**Quoted text:**
The epic and famous Disney World ride. When we made the pilgrimage to Disney during my childhood, I’d insist on repeating that ride on loop. My parents joked about the earworm of a song which played over and over again in their heads for the remainder of our vacation. Did I care? Nope. Not one bit. Kids are assholes like that.

Last week we took our children to the Magic Kingdom. We were in Orlando for a soccer tournament, so the theme park would be a one day event. My Husband and I had prepared ourselves for the absolute worst. Hot weather, exhaustion, a 5-month-old, 2 older children with conflicting interests and a 5 year difference in age, plus tantrums. Due to the fact that Magic Kingdom doesn’t serve alcohol, we readied ourselves like soldiers going to battle. Bad behavior would not be tolerated at any level. Even though tickets to the Disney parks now cost an insane amount of money for a family of 5, we were willing to haul ass if anyone lost their shit, including the adults. No one was going to end up like Clark W. Griswold today.

**Stated problem:**
Resume the Magic Kingdom family trip story above, starting right after its final sentence.

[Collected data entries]

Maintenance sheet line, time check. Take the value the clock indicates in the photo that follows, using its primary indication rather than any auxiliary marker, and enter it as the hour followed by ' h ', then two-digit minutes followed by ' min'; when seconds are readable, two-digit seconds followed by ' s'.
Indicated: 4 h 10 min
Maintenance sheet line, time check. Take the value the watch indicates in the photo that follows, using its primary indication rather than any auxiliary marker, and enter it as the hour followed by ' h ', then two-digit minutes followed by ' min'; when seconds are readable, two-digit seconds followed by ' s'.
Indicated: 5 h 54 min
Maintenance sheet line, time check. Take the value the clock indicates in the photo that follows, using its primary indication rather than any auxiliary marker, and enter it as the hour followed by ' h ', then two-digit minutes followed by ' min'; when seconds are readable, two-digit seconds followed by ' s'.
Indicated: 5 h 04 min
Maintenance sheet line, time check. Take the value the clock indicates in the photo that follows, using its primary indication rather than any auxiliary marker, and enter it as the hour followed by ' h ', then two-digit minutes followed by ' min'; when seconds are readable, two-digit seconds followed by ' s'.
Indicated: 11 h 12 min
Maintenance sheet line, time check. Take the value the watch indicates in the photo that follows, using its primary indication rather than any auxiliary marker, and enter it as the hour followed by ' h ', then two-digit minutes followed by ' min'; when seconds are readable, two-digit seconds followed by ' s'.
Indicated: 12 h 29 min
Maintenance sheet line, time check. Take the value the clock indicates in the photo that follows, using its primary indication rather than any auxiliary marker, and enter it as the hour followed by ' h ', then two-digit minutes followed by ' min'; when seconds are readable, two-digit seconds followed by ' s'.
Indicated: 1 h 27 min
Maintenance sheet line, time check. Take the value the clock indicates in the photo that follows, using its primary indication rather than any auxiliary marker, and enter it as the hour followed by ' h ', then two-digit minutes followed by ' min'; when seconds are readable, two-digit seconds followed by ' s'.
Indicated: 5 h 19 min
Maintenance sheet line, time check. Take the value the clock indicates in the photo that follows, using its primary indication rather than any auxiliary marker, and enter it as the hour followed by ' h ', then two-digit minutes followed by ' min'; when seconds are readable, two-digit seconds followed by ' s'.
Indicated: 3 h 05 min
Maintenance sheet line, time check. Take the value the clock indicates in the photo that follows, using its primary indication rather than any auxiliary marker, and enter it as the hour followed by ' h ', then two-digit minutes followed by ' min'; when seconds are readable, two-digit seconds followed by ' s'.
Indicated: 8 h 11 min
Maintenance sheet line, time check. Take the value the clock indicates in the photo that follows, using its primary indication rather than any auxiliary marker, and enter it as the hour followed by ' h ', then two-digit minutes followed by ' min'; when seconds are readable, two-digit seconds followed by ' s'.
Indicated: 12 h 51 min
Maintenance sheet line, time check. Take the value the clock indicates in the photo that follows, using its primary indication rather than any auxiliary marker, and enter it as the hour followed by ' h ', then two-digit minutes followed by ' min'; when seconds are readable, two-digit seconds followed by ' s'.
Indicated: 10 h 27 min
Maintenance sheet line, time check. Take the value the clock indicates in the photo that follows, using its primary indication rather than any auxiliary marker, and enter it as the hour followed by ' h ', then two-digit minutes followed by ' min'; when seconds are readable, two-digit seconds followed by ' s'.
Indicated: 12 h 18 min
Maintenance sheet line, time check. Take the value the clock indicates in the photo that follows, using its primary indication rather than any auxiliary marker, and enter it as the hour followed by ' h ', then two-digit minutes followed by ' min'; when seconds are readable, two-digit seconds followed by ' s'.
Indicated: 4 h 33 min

**In response:**
Maybe it was our attitude going in, take no prisoners, if-this-isn’t-fun-we-run attitude, that made the actual events of the day so surreal, but I’m still having a hard time believing it wasn’t a dream.

The kids were AMAZING. They were on-their-best-behavior BRILLIANT.

We actually had… wait for it, wait for it… FUN.

I know!! Family fun!! It’s like the fucking Loch Ness Monster to most parents. We walked the park, picking and choosing what we would and wouldn’t do as a unit. Many situations involved Hubby and the older boys hitting up and attraction while I fed the baby, rocked the baby, tried to keep the baby from melting. This was fine with me. Watching my sons agree, and enjoy their precious time with their father was breathtaking. “And who knows when they will ever behave this well again?” kept echoing in my subconscious. That bitch always knows how to ruin a party.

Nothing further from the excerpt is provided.